▸ WHAT THE TASK REQUIRES
Can you rewrite the data from the line with "pose: elev=343.5 azim=265.1" to the line with "Dot at: (330, 210)", changing "dist" to "distance" and keeping everything else the same? Leave the pictures out of your answer.

★ ★ ★ ★

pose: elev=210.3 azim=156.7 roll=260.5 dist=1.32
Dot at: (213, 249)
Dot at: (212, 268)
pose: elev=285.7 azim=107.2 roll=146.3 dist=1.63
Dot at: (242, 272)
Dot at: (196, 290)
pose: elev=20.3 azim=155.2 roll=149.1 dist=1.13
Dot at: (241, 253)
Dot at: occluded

★ ★ ★ ★

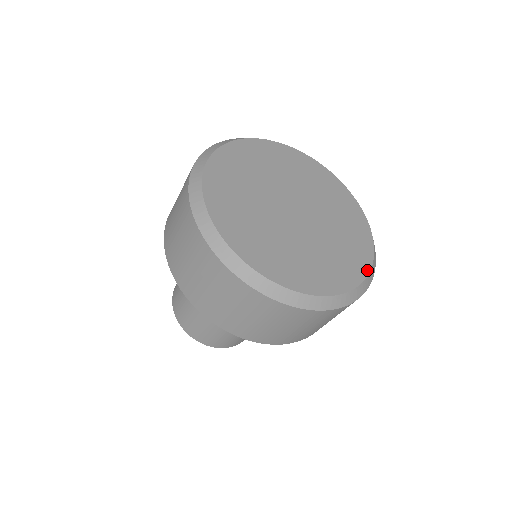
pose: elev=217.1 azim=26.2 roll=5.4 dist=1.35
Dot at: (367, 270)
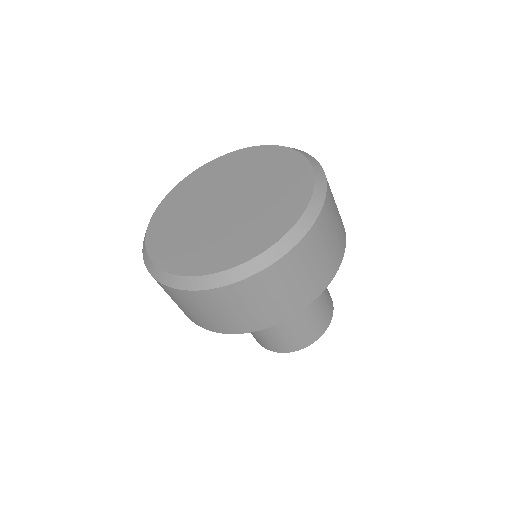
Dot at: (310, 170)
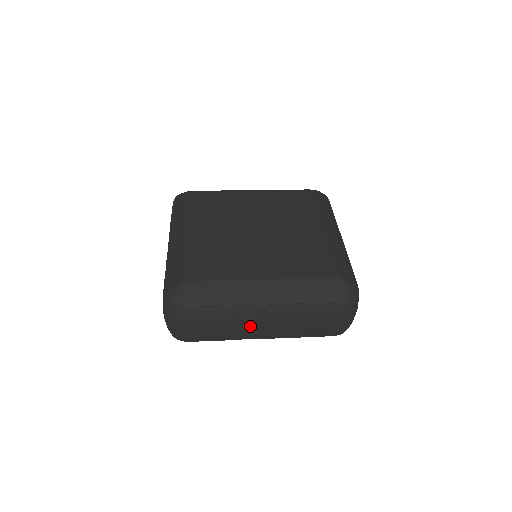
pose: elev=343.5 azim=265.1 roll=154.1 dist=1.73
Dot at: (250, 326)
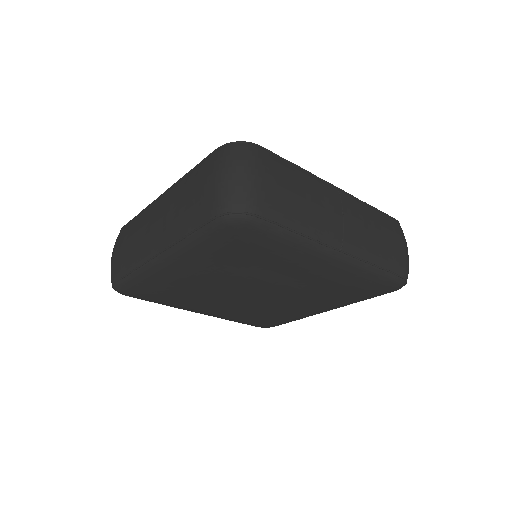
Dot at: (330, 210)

★ ★ ★ ★

▸ FINISHED ANSWER
pose: elev=343.5 azim=265.1 roll=154.1 distance=1.73
Dot at: (250, 326)
Dot at: (330, 210)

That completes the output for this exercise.